Published on Aug 13 2020 1:14 PM in General Industry tagged: TUI

TUI Looking At New Equity And Divestments To Cut COVID-19 Debt Pile

Travel firm TUI has said that it is considering raising new equity from shareholders or selling off parts of the business to reduce debt taken on to survive the coronavirus pandemic.

TUI, which took 23 million people on holiday last year, lost €1.1 billion during the three months through June after COVID-19 halted travel, wiping out revenue and straining its balance sheet as it burned through about €550 million to €650 million per month.

It secured a second credit line from the German government on Wednesday August 12, adding to a €1.8 billion state-backed loan taken on in April, and while the CEO said that it might not need to use the latest line, the focus is now on debt.

"A rights issue or whatever kind of measure is something we are looking at," CEO Fritz Joussen told reporters.
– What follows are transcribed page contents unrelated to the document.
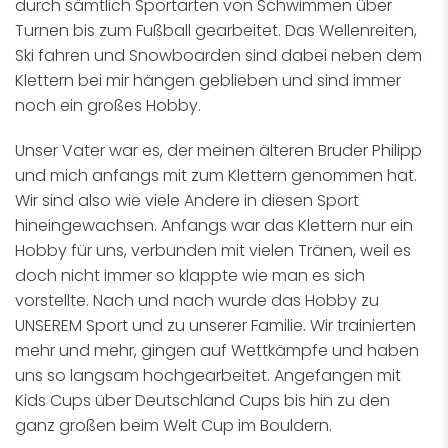
durch sämtlich Sportarten von Schwimmen über
Turnen bis zum Fußball gearbeitet. Das Wellenreiten,
Ski fahren und Snowboarden sind dabei neben dem
Klettern bei mir hängen geblieben und sind immer
noch ein großes Hobby.
Unser Vater war es, der meinen älteren Bruder Philipp
und mich anfangs mit zum Klettern genommen hat.
Wir sind also wie viele Andere in diesen Sport
hineingewachsen. Anfangs war das Klettern nur ein
Hobby für uns, verbunden mit vielen Tränen, weil es
doch nicht immer so klappte wie man es sich
vorstellte. Nach und nach wurde das Hobby zu
UNSEREM Sport und zu unserer Familie. Wir trainierten
mehr und mehr, gingen auf Wettkämpfe und haben
uns so langsam hochgearbeitet. Angefangen mit
Kids Cups über Deutschland Cups bis hin zu den
ganz großen beim Welt Cup im Bouldern.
Asked how big a rights issue could be, Joussen said that it is "early days", and he did not say which parts of the business are up for sale, although he insisted that any sales will not be distressed.

The state loans are due to be repaid in summer 2022 and banking sources have suggested that TUI could sell all or part of its 49% stake in the Spanish hotel chain RUI Hotels & Resorts.

With the latest German aid package, TUI said that liquidity is €2.4 billion, giving it confidence that it can make it through to 2021 even as the pandemic continues to hit travel, and as it approaches winter when holiday companies generally lose money.

TUI said that it expects normality to return by 2022, and that it is encouraged by bookings for summer holidays next year, which are up 145%. Analysts are sceptical.

"We think plans to reduce leverage in 2021 and reach normalised profit growth in 2022 are ambitious," said Jefferies.

Shares, Operating Loss, Revenues, Bookings And Cost Cuts

The company's London-based shares fell by 5% to 347 pence. The stock has lost 63% of its value in the year to date.

TUI's quarterly underlying operating loss of €1.1 billion as revenues plummeted 98.5% to €72 million euros compares with earnings before interest and tax (EBIT) of €102.3 million during the same period last year.

Bookings for this summer are down by 81% from last year and Joussen said that the situation is still "fragile". TUI's recovery was set back by new UK restrictions on travel to Spain.

The company said that it is making progress with the cost cuts needed to help it withstand the crisis. It warned in May that it would need to axe 8,000 jobs and save €300 million a year.